_Provided records_
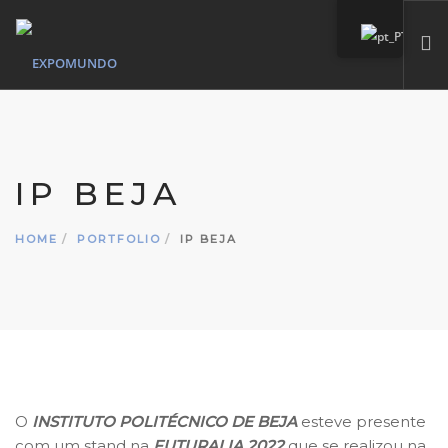
HOME
QUEM SOMOS
IP BEJA
SERVIÇOS
MARCAS PRÓPIAS
HOME
PORTFOLIO
IP BEJA
PORTFÓLIO
CONTACTO
SEARCH SITE
O
INSTITUTO POLITÉCNICO DE BEJA
esteve presente
com um stand na
FUTURALIA 2022
que se realizou na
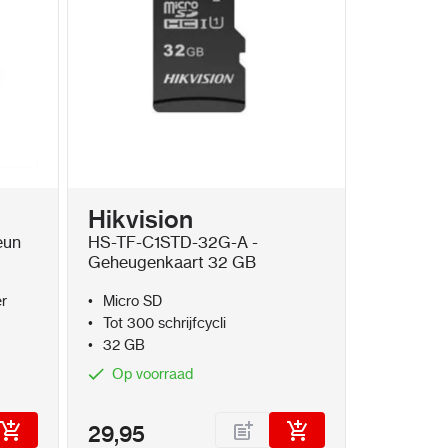
Hikvision
eun
HS-TF-C1STD-32G-A -
Geheugenkaart 32 GB
r
Micro SD
Tot 300 schrijfcycli
32 GB
Op voorraad
29,95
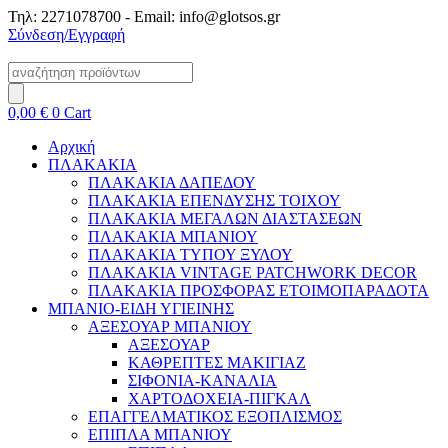
Μετάβαση
Τηλ: 2271078700 - Email: info@glotsos.gr
στο
Σύνδεση/Εγγραφή
περιεχόμενο
Products
search
0,00
€
0
Cart
Αρχική
ΠΛΑΚΑΚΙΑ
ΠΛΑΚΑΚΙΑ ΔΑΠΕΔΟΥ
ΠΛΑΚΑΚΙΑ ΕΠΕΝΔΥΣΗΣ ΤΟΙΧΟΥ
ΠΛΑΚΑΚΙΑ ΜΕΓΑΛΩΝ ΔΙΑΣΤΑΣΕΩΝ
ΠΛΑΚΑΚΙΑ ΜΠΑΝΙΟΥ
ΠΛΑΚΑΚΙΑ ΤΥΠΟΥ ΞΥΛΟΥ
ΠΛΑΚΑΚΙΑ VINTAGE PATCHWORK DECOR
ΠΛΑΚΑΚΙΑ ΠΡΟΣΦΟΡΑΣ ΕΤΟΙΜΟΠΑΡΑΔΟΤΑ
ΜΠΑΝΙΟ-ΕΙΔΗ ΥΓΙΕΙΝΗΣ
ΑΞΕΣΟΥΑΡ ΜΠΑΝΙΟΥ
ΑΞΕΣΟΥΑΡ
ΚΑΘΡΕΠΤΕΣ ΜΑΚΙΓΙΑΖ
ΣΙΦΟΝΙΑ-ΚΑΝΑΛΙΑ
ΧΑΡΤΟΔΟΧΕΙΑ-ΠΙΓΚΑΛ
ΕΠΑΓΓΕΛΜΑΤΙΚΟΣ ΕΞΟΠΛΙΣΜΟΣ
ΕΠΙΠΛΑ ΜΠΑΝΙΟΥ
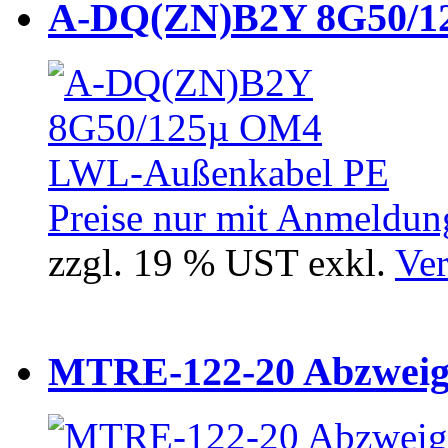
A-DQ(ZN)B2Y 8G50/12
Preise nur mit Anmeldung
zzgl. 19 % UST exkl.
Ver
MTRE-122-20 Abzweiger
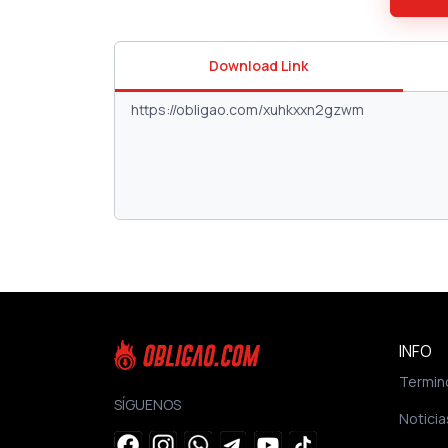
Download Link
INFO
Termin
SÍGUENOS
Noticia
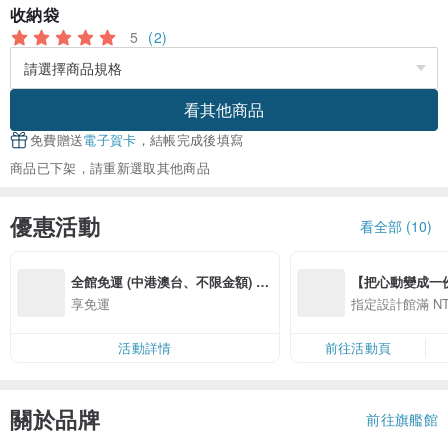
收納袋
5
(2)
看其他商品
免費贈送
電子賀卡
，結帳完成後填寫
商品已下架，請重新選取其他商品
優惠活動
看全部 (10)
全館免運 (中港澳台、不限金額) ~ 
【把心動變成一份禮物
2至7個工作天送達(視乎地區)🚚🚚
精選品牌全館滿 NT
享免運
指定設計館滿 NT$
活動詳情
前往活動頁
關於品牌
前往旗艦館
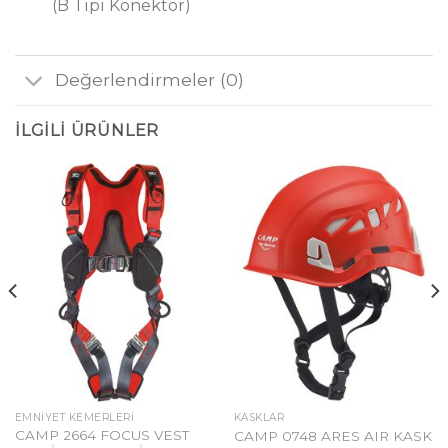
(B Tipi Konektör)
Değerlendirmeler (0)
İLGILI ÜRÜNLER
EMNIYET KEMERLERI
KASKLAR
CAMP 2664 FOCUS VEST
CAMP 0748 ARES AIR KASK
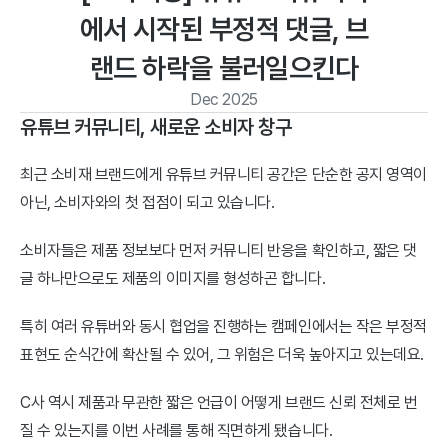
에서 시작된 부정적 댓글, 브
랜드 하락을 불러일으킨다
Dec 2025
유튜브 커뮤니티, 새로운 소비자 창구
최근 소비재 브랜드에게 유튜브 커뮤니티 공간은 단순한 공지 영역이 
아닌, 소비자와의 첫 접점이 되고 있습니다.
소비자들은 제품 정보보다 먼저 커뮤니티 반응을 확인하고, 짧은 댓
글 하나만으로도 제품의 이미지를 형성하곤 합니다.
특히 여러 유튜버와 동시 협업을 진행하는 캠페인에서는 작은 부정적 
표현도 순식간에 확산될 수 있어, 그 위험은 더욱 높아지고 있는데요.
C사 역시 제품과 무관한 짧은 언급이 어떻게 브랜드 신뢰 전체로 번
질 수 있는지를 이번 사례를 통해 직면하게 됐습니다.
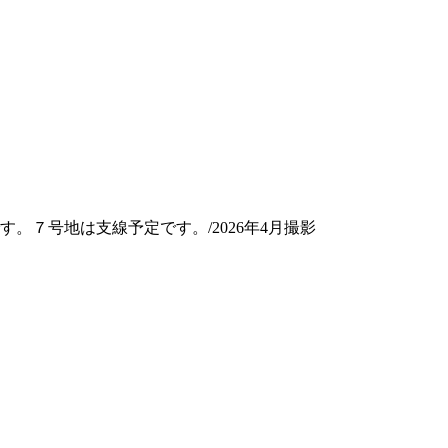
。※5・６号
７号地は支線予定です。/2026年4月撮影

_What to do_
Wherever the word "ΜΠΑΝΙΟΥ" turns up in the records, copy out the line it is on.

_Solved problem_
ΠΛΑΚΑΚΙΑ ΜΠΑΝΙΟΥ
ΑΞΕΣΟΥΑΡ ΜΠΑΝΙΟΥ
ΕΠΙΠΛΑ ΜΠΑΝΙΟΥ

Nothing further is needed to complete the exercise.